• [Data section]:

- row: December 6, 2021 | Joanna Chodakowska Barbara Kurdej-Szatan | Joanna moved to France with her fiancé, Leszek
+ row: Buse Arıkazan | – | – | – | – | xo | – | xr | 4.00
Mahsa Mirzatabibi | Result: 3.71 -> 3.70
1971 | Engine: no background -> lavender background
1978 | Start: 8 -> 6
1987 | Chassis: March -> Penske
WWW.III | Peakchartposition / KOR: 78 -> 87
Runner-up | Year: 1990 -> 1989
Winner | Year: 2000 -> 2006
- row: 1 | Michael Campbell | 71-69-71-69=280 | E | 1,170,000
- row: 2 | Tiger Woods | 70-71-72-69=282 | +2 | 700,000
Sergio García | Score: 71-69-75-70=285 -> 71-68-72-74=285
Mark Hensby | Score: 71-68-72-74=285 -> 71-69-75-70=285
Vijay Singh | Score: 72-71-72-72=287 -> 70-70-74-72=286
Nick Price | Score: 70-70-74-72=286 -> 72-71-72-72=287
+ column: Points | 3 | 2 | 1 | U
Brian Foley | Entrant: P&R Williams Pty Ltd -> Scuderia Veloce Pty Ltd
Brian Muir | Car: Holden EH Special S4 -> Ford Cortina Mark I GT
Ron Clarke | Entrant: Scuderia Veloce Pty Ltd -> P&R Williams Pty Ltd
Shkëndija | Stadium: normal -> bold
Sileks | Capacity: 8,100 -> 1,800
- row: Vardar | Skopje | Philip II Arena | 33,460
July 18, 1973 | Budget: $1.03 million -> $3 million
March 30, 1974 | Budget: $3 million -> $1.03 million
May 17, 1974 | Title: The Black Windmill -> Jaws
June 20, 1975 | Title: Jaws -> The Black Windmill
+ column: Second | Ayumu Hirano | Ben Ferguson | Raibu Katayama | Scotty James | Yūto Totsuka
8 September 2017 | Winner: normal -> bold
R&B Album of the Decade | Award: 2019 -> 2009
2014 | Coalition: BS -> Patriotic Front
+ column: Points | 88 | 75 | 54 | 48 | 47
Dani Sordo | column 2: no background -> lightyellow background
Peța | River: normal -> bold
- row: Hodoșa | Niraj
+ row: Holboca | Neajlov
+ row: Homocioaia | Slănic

• [Your objective]: Can you reproduce every line of the entries above verbatim, keeping each character and the line order unchanged?

• [Correct answer]:
- row: December 6, 2021 | Joanna Chodakowska Barbara Kurdej-Szatan | Joanna moved to France with her fiancé, Leszek
+ row: Buse Arıkazan | – | – | – | – | xo | – | xr | 4.00
Mahsa Mirzatabibi | Result: 3.71 -> 3.70
1971 | Engine: no background -> lavender background
1978 | Start: 8 -> 6
1987 | Chassis: March -> Penske
WWW.III | Peakchartposition / KOR: 78 -> 87
Runner-up | Year: 1990 -> 1989
Winner | Year: 2000 -> 2006
- row: 1 | Michael Campbell | 71-69-71-69=280 | E | 1,170,000
- row: 2 | Tiger Woods | 70-71-72-69=282 | +2 | 700,000
Sergio García | Score: 71-69-75-70=285 -> 71-68-72-74=285
Mark Hensby | Score: 71-68-72-74=285 -> 71-69-75-70=285
Vijay Singh | Score: 72-71-72-72=287 -> 70-70-74-72=286
Nick Price | Score: 70-70-74-72=286 -> 72-71-72-72=287
+ column: Points | 3 | 2 | 1 | U
Brian Foley | Entrant: P&R Williams Pty Ltd -> Scuderia Veloce Pty Ltd
Brian Muir | Car: Holden EH Special S4 -> Ford Cortina Mark I GT
Ron Clarke | Entrant: Scuderia Veloce Pty Ltd -> P&R Williams Pty Ltd
Shkëndija | Stadium: normal -> bold
Sileks | Capacity: 8,100 -> 1,800
- row: Vardar | Skopje | Philip II Arena | 33,460
July 18, 1973 | Budget: $1.03 million -> $3 million
March 30, 1974 | Budget: $3 million -> $1.03 million
May 17, 1974 | Title: The Black Windmill -> Jaws
June 20, 1975 | Title: Jaws -> The Black Windmill
+ column: Second | Ayumu Hirano | Ben Ferguson | Raibu Katayama | Scotty James | Yūto Totsuka
8 September 2017 | Winner: normal -> bold
R&B Album of the Decade | Award: 2019 -> 2009
2014 | Coalition: BS -> Patriotic Front
+ column: Points | 88 | 75 | 54 | 48 | 47
Dani Sordo | column 2: no background -> lightyellow background
Peța | River: normal -> bold
- row: Hodoșa | Niraj
+ row: Holboca | Neajlov
+ row: Homocioaia | Slănic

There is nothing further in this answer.